■ Prompt ■
Would you please write out the records below exactly as they appear?
+ + + +
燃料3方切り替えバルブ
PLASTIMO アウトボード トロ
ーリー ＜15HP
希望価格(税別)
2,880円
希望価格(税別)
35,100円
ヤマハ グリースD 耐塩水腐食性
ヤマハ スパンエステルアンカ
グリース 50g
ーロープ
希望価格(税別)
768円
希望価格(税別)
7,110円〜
+ + + +
■ Result of this exercise ■
燃料3方切り替えバルブ
PLASTIMO アウトボード トロ
ーリー ＜15HP
希望価格(税別)
2,880円
希望価格(税別)
35,100円
ヤマハ グリースD 耐塩水腐食性
ヤマハ スパンエステルアンカ
グリース 50g
ーロープ
希望価格(税別)
768円
希望価格(税別)
7,110円〜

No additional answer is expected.